*TÂCHES À RÉALISER*
1. D'après le texte sur les honneurs militaires, quel texte réglementaire prévoit ces honneurs ?
2. Poursuivez le texte sur les honneurs militaires à partir de sa dernière phrase.

Honneur et déshonneur
Les honneurs militaires sont prévus par un décret* d’octobre 2004. Il est stipulé que le ministre de la Défense passe les troupes en revue en tête, puisqu’il représente la plus haute autorité. Mais il est de tradition – appelons cela de la politesse militaire – que l’autorité qui préside la cérémonie d’un « adieu aux armes » invite le militaire qu’il veut honorer à saluer ses troupes en premier. Cette tradition est très ancrée dans la mémoire du soldat.
Or, le 27 juin dernier, Hervé Morin, certainement mal informé par son cabinet particulier, n’a pas rendu cet honneur suprême au général Parayre, pourtant premier officier de l’Arme à la tête de la Gendarmerie nationale. Scandale inacceptable, a-t-on pu entendre murmurer dans les rangs des nombreux militaires présents. Il n’y avait eu, jusque-là, aucun précédent de ce type.
Inutile de vous dire que la cote du ministre en a pris un sérieux coup, réduisant encore la popularité d’Hervé Morin qui, il faut bien l’avouer, n’a jamais été vraiment élevée dans le monde militaire, à la différence de Michèle Alliot-Marie qui, avant lui, avait réussi à construire un environnement de confiance et de sympathie respectives.
Le mécontentement était tel qu’en signe de protestation, les généraux de deuxième section ont volontairement détourné le regard lorsque le ministre est passé devant leur rang. Quant aux généraux de première section, ils n’ont pas voulu saluer le ministre, mais uniquement le général Parayre.
Peut-être avaient-ils aussi pris connaissance de l’article de « Profession politique » du 26 juin dernier. Le journaliste, bien introduit au ministère de la Défense, écrit qu’Hervé Morin, qui souhaiterait aller beaucoup plus loin que le Livre blanc, juge « les généraux trop nombreux », pour une efficacité toute relative à son sens, en particulier dans la Gendarmerie, sorte d’« armée mexicaine ».

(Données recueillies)

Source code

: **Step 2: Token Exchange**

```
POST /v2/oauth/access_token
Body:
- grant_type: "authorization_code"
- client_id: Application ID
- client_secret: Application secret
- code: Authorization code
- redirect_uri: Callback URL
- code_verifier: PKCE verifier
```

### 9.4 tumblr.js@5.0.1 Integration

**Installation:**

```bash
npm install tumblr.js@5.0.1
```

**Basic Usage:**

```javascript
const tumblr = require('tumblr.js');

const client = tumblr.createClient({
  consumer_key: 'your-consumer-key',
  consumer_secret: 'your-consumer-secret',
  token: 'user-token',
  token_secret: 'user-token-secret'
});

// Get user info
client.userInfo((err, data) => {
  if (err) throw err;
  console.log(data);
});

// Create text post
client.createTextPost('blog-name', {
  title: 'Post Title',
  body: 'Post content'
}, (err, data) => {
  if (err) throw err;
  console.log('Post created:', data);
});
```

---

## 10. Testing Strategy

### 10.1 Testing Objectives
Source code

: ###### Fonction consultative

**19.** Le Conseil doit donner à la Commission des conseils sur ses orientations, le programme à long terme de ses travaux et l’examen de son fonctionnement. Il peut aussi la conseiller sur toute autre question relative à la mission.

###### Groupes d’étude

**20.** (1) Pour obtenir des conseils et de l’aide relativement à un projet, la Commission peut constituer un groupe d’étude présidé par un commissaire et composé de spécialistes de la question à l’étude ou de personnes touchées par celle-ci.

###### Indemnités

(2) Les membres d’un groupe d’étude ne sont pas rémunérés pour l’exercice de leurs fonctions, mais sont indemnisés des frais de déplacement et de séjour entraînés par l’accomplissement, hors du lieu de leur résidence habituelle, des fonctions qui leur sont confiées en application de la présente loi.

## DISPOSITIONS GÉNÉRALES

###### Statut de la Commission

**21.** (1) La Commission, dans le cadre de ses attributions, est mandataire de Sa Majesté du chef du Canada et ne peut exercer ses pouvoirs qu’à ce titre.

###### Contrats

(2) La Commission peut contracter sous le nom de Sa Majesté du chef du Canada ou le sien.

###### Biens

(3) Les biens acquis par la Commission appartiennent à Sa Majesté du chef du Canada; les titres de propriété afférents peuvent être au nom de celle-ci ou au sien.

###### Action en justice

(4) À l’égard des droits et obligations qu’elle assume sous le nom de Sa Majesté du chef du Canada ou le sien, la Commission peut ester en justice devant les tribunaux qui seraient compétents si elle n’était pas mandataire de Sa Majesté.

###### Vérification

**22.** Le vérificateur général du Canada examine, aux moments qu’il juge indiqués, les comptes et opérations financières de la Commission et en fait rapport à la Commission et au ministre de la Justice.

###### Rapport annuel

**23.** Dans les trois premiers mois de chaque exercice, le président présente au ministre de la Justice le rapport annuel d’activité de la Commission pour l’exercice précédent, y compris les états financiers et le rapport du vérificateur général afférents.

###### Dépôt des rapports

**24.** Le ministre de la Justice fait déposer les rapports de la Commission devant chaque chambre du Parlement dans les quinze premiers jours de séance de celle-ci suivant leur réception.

*RÉPONSES ATTENDUES*
1. Un décret d'octobre 2004.

2.
Toujours selon l’article de presse, Hervé Morin a fait remarquer que les gendarmes sont « difficiles à mettre au pas ». C’est, a-t-il ajouté, « le contraire des policiers, qui ont un aspect rebelle mais sont en réalité très disciplinés. Les gendarmes, selon lui, sont disciplinés en apparence mais rebelles en interne ». On ne peut que saluer cette approche hautement psychologique d’un ministre de tutelle vis-à-vis de ses armées.
Des armées profondément marquées, traumatisées, par ce qu’il est convenu d’appeler l’affaire « Cuche », du nom du chef d’état-major de l’armée de Terre qui a démissionné après le drame de Carcassonne, cette fusillade à balles réelles qui a fait dix-sept blessés lors d’un exercice en public du RPIMa, le 3e régiment parachutiste d’infanterie de Marine.
Cette démission, geste rarissime dans l’histoire des militaires français, n’a connu que deux précédents : les départs du général Lagarde en septembre 1980 et du général Delaunay en mars 1983, qui contestaient le budget de la Défense. Dans le cas présent, l’officier de haut rang a été très affecté par les propos de Nicolas Sarkozy qui, après le scénario tragique, a traité les militaires présents d’« amateurs », parlant de « négligences inacceptables », de « fautes d’encadrement » et d’un « relâchement extrêmement grave ».
Malgré des déclarations d’apaisement du président de la République et du ministre de la Défense à l’occasion du 14 Juillet et un défilé impeccable de tenue, de très nombreux officiers se sentent insultés par ce qu’ils considèrent comme une mise au pilori collective. Ils voient dans la démission de leur chef, un blâme déguisé et disproportionné. Ce qui ne fait qu’accroître le malaise entre militaires et politiques.
* Décret n° 2004-1101 du 15 octobre 2004.